Protamine showed a linear response with concentration so far as absorbance is concerned at 210 nm and 230 nm in the concentration range of 2-20 × 10^-5 g/ml. Isoelectric point of reconstituted DNP has been found to be at pH 3.25. On storage, relative absorbance values for DNP varied inversely with concentration. With storage or heat-denaturation, the relative absorbance values for native and reconstituted DNP were similar. The degree of denaturation for both were maximum for heat-denatured samples, followed by storage. With increasing radiation dose, Y-peak values were found to increase consistently for DNA, Protamine, Native and reconstituted DNP. The relative changes in X-peak were comparatively less for all of them. The -C=C-C=C- chromophores of DNA were released in solution as a function of dose whereas -C=C-C=N- chromophores were less released for the same dose range.

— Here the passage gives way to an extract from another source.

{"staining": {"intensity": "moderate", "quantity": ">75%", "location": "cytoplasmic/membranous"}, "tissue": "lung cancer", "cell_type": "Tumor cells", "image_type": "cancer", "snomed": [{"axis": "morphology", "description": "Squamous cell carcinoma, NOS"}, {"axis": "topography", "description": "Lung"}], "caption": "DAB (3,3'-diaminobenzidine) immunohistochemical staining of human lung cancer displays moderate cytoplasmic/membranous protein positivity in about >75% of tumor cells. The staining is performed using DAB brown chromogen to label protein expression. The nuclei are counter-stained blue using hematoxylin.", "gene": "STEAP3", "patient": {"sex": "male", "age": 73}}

The changes in protamine with radiation dose occur due to increased chromophoricities of imidazole, tyrosine, histidine and tryptophan. Y-peak values of reconstituted DNP were more comparable to the native DNP. This is due to the increased contribution from protamine as they remain loosely bound to DNA. X-peak values are comparable for the native and the reconstituted DNP; the changes are occurring in DNA whose concentration remains the same in both the cases.

Keywords

Nucleoprotamine, Heat Denaturation, Chromophores, Radiation Dose.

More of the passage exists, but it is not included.